### What you will do
A – In the article on chip capacity, how often does Moore's law say chip capacity doubles?
B – Reproduce the part of the article on chip capacity that begins at the words "Similarly, meeting your" and stops after the words "2 billion transistors.".

*** Provided text ***

Abstract
Introduction
Integrated circuit (IC) chip capacities are increasing at a tremendous rate, leading to system-on-a-chip (SOC) designs. Such capacities allow embedded computing system designers to create single-chip systems with massive functionality. Future IC technologies promise further advances in both transistor capacity and processor speeds. But at some point one begins to ask: How much is enough?
Consider the following analogy. Meeting your family's basic needs on a $20,000 annual salary would be a challenge. Increasing that salary to $40,000 would make a big difference, and $80,000 would be even better. However, at some point, working for further increases would reach a point of diminishing returns. An increase from $100 million to $200 million would be nice, but it probably wouldn't change your life much, and few would even notice the difference between $1 billion and $2 billion.
Similarly, meeting your basic embedded computing needs with a 20,000-transitor silicon budget would also be a challenge. 20,000 transistors (roughly the silicon budget two decades ago) are barely enough to implement an 8-bit microprocessor. Increasing the budget to 40,000 transistors would make a big difference, and 80,000 would be even better. Again, at some point, working for further increases would reach a point of diminishing returns. An increase from 100 million transistors to 200 million transistors (modern chip sizes) would be nice, but would not change most designers' systems all that much, and few designers would even notice the difference between 1 billion and 2 billion transistors.
Moore's law states that chip capacity doubles every 18 months. However, ASIC vendor data shows that most designs greatly underuse that capacity. Mainstream embedded systems designers are simply no longer screaming for higher-capacity chips the way they once were. One reason is that a few hundred million transistors are enough to provide plenty of computing ability. Another reason, known as the productivity gap, is that designer productivity increases have not kept pace with chip capacity increases, meaning designers often cannot create designs that utilize all those available transistors.

*** End of Provided text ***
*** Data listing ***

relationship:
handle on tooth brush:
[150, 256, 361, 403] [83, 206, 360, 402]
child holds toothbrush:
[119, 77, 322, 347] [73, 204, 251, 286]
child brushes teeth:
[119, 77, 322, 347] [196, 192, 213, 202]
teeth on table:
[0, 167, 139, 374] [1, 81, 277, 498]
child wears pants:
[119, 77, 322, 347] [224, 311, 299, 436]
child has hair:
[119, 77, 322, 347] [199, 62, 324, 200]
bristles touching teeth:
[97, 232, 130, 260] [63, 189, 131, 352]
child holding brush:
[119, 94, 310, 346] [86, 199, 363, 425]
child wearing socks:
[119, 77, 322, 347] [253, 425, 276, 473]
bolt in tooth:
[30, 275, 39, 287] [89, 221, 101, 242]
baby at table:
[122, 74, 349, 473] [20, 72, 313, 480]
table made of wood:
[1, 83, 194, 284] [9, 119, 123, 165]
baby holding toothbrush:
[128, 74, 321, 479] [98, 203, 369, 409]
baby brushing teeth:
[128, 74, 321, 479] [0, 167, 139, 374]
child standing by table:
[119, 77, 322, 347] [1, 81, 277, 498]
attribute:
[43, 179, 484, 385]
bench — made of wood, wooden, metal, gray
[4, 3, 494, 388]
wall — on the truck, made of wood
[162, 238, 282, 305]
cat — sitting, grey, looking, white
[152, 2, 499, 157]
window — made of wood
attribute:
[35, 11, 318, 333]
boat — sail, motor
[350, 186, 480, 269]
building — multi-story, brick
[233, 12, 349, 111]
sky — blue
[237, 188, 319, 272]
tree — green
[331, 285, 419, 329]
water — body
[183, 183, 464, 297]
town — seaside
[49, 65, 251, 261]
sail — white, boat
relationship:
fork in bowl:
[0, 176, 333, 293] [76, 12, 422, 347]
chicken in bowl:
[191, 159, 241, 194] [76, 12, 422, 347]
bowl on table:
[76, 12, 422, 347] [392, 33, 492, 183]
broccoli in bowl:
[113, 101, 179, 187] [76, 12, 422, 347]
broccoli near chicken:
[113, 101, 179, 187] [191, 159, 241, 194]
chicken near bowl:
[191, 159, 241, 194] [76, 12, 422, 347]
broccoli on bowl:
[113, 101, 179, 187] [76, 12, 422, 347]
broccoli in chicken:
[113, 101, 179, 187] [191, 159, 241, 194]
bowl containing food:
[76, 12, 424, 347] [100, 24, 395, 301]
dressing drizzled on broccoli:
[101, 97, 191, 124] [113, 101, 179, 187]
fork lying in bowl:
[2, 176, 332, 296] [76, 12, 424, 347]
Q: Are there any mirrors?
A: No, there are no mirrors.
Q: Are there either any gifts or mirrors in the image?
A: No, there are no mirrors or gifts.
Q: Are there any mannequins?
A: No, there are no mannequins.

*** End of Data listing ***

### Solutions to the exercise
A – Every 18 months.

B –
Similarly, meeting your basic embedded computing needs with a 20,000-transitor silicon budget would also be a challenge. 20,000 transistors (roughly the silicon budget two decades ago) are barely enough to implement an 8-bit microprocessor. Increasing the budget to 40,000 transistors would make a big difference, and 80,000 would be even better. Again, at some point, working for further increases would reach a point of diminishing returns. An increase from 100 million transistors to 200 million transistors (modern chip sizes) would be nice, but would not change most designers' systems all that much, and few designers would even notice the difference between 1 billion and 2 billion transistors.